[PROBLEM DESCRIPTION] Pick up the forum thread about favorite perfumes after its last line and continue it.

I have the Mugler Angel, too, but sometimes I smell it on someone who has used WAY too much of it and think, gosh I hope I don't smell like that! hehe

For everyday, I like the 'clean' smell of Philosophy Amazing Grace, Pure Grace or Baby Grace. You can layer them or wear them alone.


----------



## Janet Zee (Mar 16, 2007)

I enjoy wearing Boucheron, Boucheron Jaipur Saphir, Coco Chanel Mademoiselle and D&G Red all favorites of mine. Which reminds me I am starting to run low, time to go shopping!!


----------



## siggie (Apr 19, 2008)

I've been getting into niche fragrances lately. 

I love the Serge Lutens line... favorites from the ones I've tried so far are Un Bois Vanille, Fumerie Turque, and Chergui (*swoons*; limited US release right now at Barneys). Oh and Rahat Loukhoum, but that's impossible to find in the US. 

I also adore People of the Labyrinths - Luctor et Emergo. 

Other niche perfume houses worth checking out are Montale, Neil Morris, and L'Artisan. 

More mainstream favorites are Burberry Brit and Brit Red, Guerlain Insolence, Kenzo Amour, Prada Prada and especially Narciso Rodriguez for Her EDT (edp is more floral and less musky).

[EXCERPTED RECORDS]
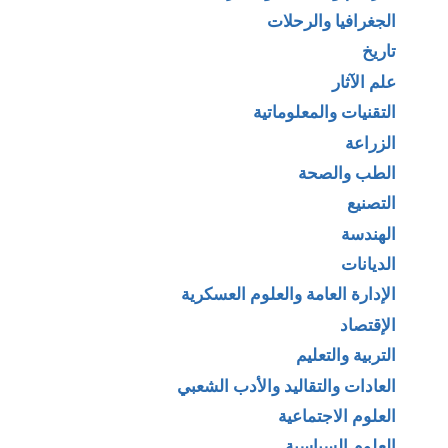
الجغرافيا والرحلات
تاريخ
علم الآثار
التقنيات والمعلوماتية
الزراعة
الطب والصحة
التصنيع
الهندسة
الديانات
الإدارة العامة والعلوم العسكرية
الإقتصاد
التربية والتعليم
العادات والتقاليد والأدب الشعبي
العلوم الاجتماعية
العلوم السياسية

[ANSWER SECTION]
----------



## MopTop Havanese (Sep 25, 2006)

I only wear perfume for special occasions. I love my Gucci Rush.
For everyday I wear Bath and Body works body spray. I have several scents and I switch them around depending on my mood when I get out of the shower~


----------



## Posh's Mom (Dec 20, 2007)

I am not really a fan of perfume for the most part...but I once had a sample of this and I was like "oooh! I could wear that!" It's about $100 a bottle...so yeah, I haven't bought any.

My mom is really allergic, gets headaches/vomits when anyone near is wearing perfume...so I guess it's a good thing I can't really afford to splurge on myself. Have to save so Posh can have the "finest" in food and grooming supplies. Ha!!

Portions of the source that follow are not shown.